Section G1, secrétariat sténodactylo. Bac poubelle réservé aux filles à l’époque. J’étais un pionnier. Je m’étais battu pour obtenir cette section contre l’avis de tous mes professeurs. J’avais une idée derrière la tête et ne voulais pas en démordre. Les garçons qui suivaient une filière G préféraient s’orienter vers une spécialisation en comptabilité, mais je n’aimais pas les chiffres. Si je devais avoir un regret, c’était en constatant qu’il y avait en G2 le beau Séraphin Lembal, qui arrivait chaque matin au lycée au volant d’une Matra Bagheera. Je me suis toujours demandé quels parents pouvaient baptiser leur fils Séraphin au milieu du xxe siècle. Avec sa gueule d’ange des beaux quartiers, c’était un grand garçon filiforme, blond comme les blés, des yeux à concurrencer ceux de Paul Newman. Autour de moi, parlant de l’effet que ce garçon produisait sur elles, les filles de ma classe disaient : « Quand je vois Lembal, mon cœur s’emballe ! » J’acquiesçais intérieurement mais ne disais rien.
Tout au long des deux années qui allaient suivre, si peu que je mis les pieds au lycée, il arriva plus d’une fois que Séraphin me lance un regard appuyé que je n’ai jamais su interpréter. Était-ce une invitation ou simplement une interrogation dubitative à mon endroit ?
Je n’étais pas prêt à risquer un premier pas qui aurait pu se révéler un faux pas. Pourtant, ce garçon me fascinait littéralement. Un mouvement instinctif me poussait vers lui, duquel n’était pas absente une certaine dose de répulsion. Il avait manifestement une haute opinion de lui, une assurance proche de l’arrogance.
Il était à mille lieues de ce que j’étais moi-même et c’est bien ce qui m’attirait irrésistiblement sur son passage. Je calculais soigneusement mon heure d’arrivée au lycée afin qu’elle corresponde avec la sienne. Je ne volais ainsi qu’un regard qui me donnait un coup d’adrénaline et illuminait ma journée. N’ayant pas découvert le sexe, je croyais encore à l’amour.

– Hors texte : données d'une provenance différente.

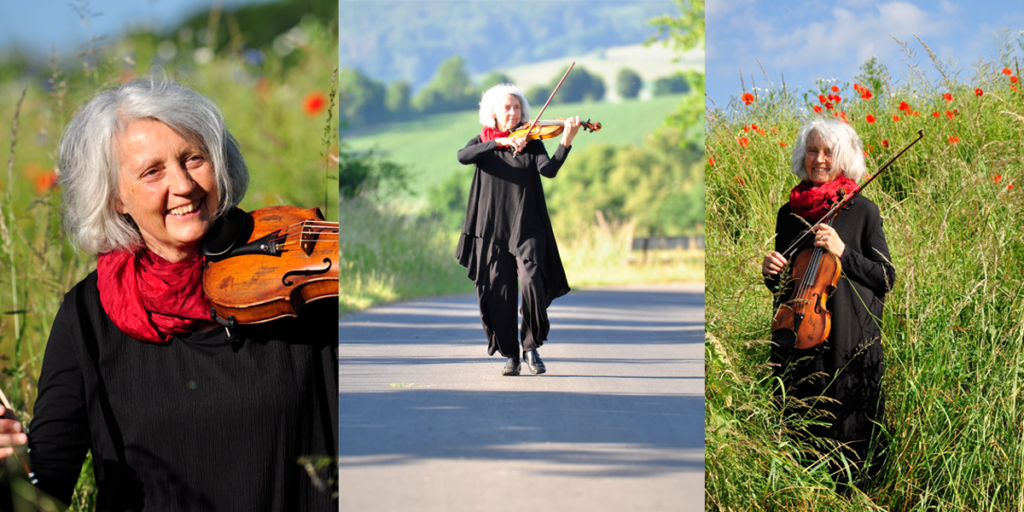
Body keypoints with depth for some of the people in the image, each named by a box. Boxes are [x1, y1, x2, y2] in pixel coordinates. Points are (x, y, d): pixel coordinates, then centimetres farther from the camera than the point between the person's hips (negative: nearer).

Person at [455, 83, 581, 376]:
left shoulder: (531, 143, 8)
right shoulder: (482, 143, 10)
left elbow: (549, 170, -11)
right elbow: (463, 157, -13)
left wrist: (566, 143, -28)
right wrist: (499, 142, -25)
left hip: (527, 228, -1)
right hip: (492, 230, 1)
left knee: (532, 282, -19)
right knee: (497, 295, -1)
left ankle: (531, 348, -2)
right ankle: (510, 355, 17)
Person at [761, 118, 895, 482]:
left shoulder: (861, 211, -3)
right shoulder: (789, 213, 8)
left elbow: (886, 278, -4)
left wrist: (843, 252, -17)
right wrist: (772, 274, -6)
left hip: (849, 342, -4)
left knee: (847, 434, 2)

Septembre se passa bien. Je prenais mes marques dans la classe, constatant progressivement que les filles n’étaient pas du tout conformes à l’image que j’en avais. Elles tenaient entre elles des propos d’une crudité et d’une vulgarité que n’auraient pas employées des garçons. Toutefois, l’intégration n’allait pas de soi, certaines me reprochaient d’être venu dans une section féminine et cherchaient à m’en faire partir ; je leur répondais qu’on ne peut pas être féministe, réclamer l’égalité des sexes et la refuser par ailleurs.

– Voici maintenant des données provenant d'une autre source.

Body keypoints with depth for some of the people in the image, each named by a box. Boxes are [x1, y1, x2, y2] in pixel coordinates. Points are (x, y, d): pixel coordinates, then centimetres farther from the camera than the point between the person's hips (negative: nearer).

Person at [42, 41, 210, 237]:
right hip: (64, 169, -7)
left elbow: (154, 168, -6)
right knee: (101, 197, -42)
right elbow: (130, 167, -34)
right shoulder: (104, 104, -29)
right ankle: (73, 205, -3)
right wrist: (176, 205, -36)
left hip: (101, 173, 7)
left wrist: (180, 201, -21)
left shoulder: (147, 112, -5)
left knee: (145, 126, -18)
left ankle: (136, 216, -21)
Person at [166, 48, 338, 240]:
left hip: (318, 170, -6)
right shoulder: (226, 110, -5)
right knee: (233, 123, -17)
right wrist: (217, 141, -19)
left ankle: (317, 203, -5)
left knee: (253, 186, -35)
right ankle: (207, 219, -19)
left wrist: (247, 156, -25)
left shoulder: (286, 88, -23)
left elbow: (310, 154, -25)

La dactylographie ne me posait aucun problème, je la pratiquais à la maison depuis des années. En revanche, la sténographie était beaucoup plus complexe. Méthode Prévost-Delaunay…

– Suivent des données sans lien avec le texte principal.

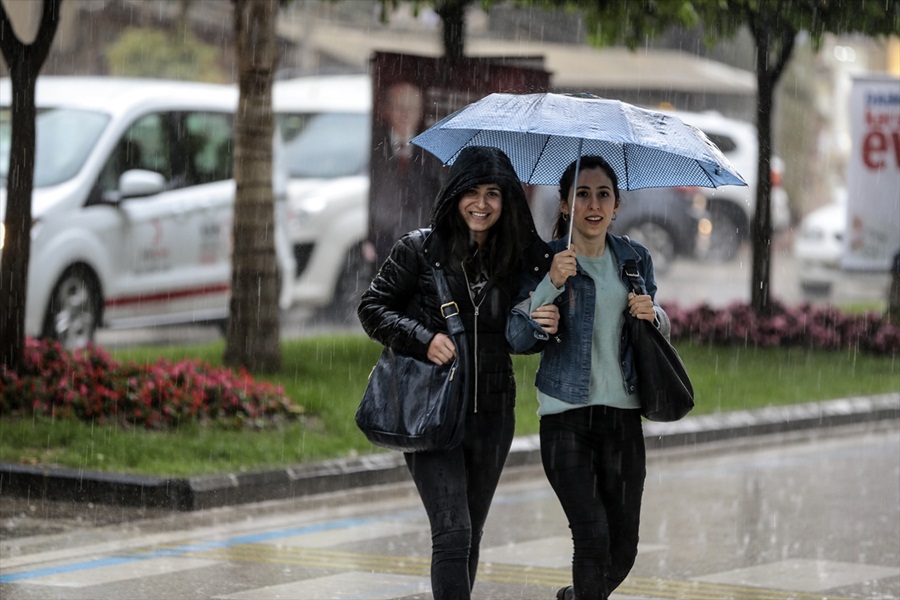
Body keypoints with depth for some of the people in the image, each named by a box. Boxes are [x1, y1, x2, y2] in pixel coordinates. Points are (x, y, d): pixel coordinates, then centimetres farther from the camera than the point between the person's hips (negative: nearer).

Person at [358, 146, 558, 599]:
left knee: (471, 535, 12)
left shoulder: (522, 256, 3)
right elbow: (372, 308, 0)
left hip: (491, 413, 4)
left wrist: (547, 324, -11)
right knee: (453, 531, -14)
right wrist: (423, 338, -14)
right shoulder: (421, 249, -4)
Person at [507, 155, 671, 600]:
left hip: (623, 414, 4)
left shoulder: (635, 259, 10)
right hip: (566, 413, -4)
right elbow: (518, 339, -12)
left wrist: (652, 314, -1)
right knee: (592, 534, -17)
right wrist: (553, 283, -24)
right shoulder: (545, 260, -3)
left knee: (624, 546, 6)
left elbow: (659, 330, 23)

La vie suivait son cours, en rentrant à la maison en fin d’après-midi, je m’arrêtais chez les Delenikas dont tous les enfants étaient plus ou moins déscolarisés. Si les parents étaient absents, il flottait dans l’air un parfum d’herbe qui indiquait que tout ce petit monde était plus ou moins stone. Cependant, il était rare que je ne parvienne pas à les rejoindre dans leurs délires. Je ne touchais pas à la drogue, sans pour autant avoir de position moralisatrice sur le sujet. C’était un choix personnel, chacun était libre.